DATA EXTRACT: Begin

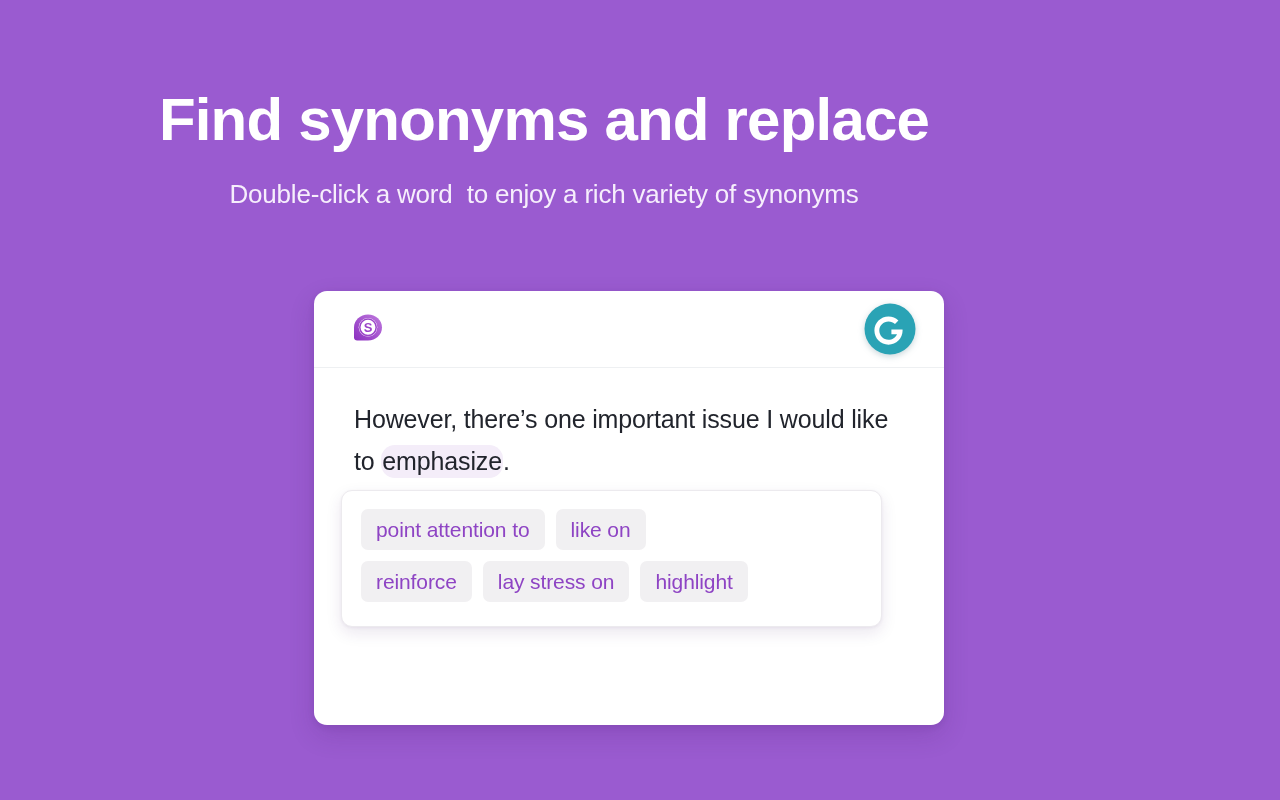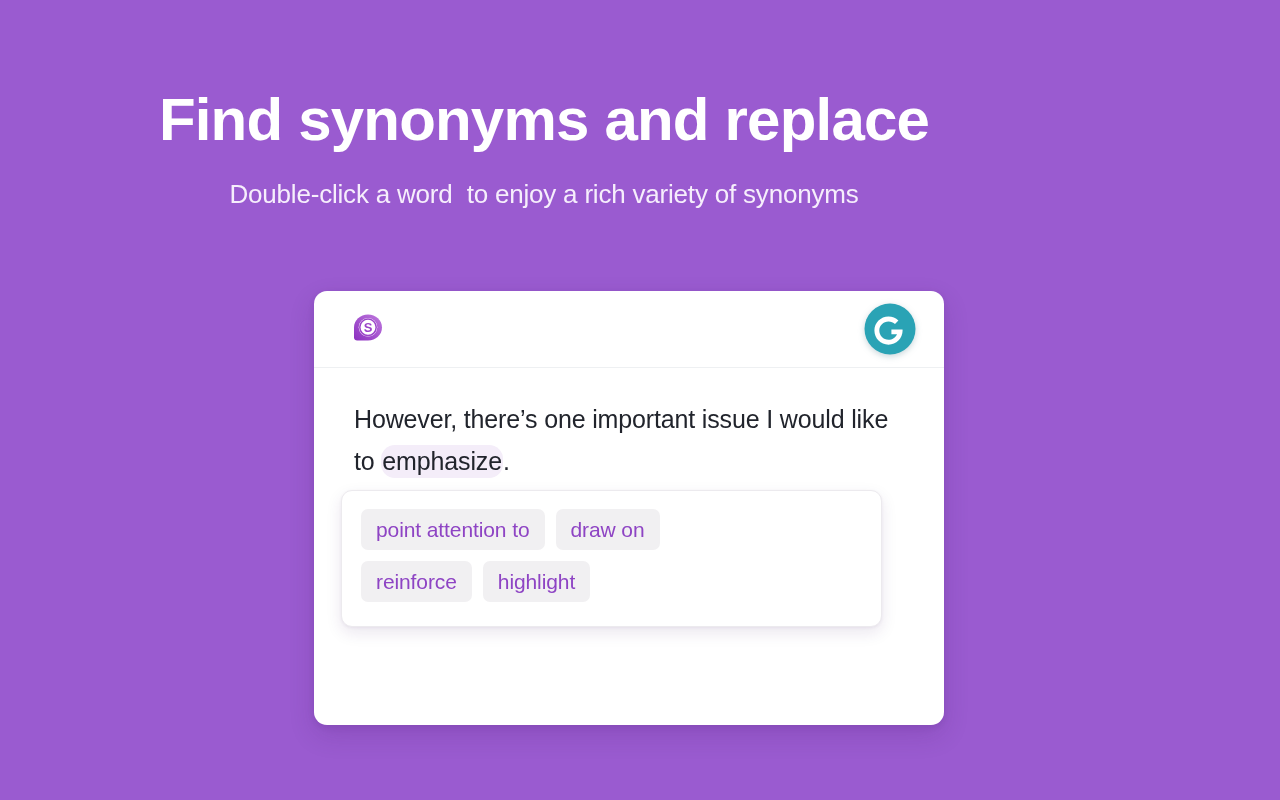--- a/index.html
+++ b/index.html
@@ -206,7 +206,7 @@
 
     <div class="synonym-row">
       <button class="chip">point attention to</button>
-      <button class="chip">draw on</button>
+      <button class="chip">like on</button>
     </div>
 
     <div class="synonym-row">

DATA EXTRACT: End

DIRECTIONS -
Find the word "class" in the records, and report each line that has it.

YOUR SOLUTION -
     <div class="synonym-row">
       <button class="chip">point attention to</button>
-      <button class="chip">draw on</button>
+      <button class="chip">like on</button>
     <div class="synonym-row">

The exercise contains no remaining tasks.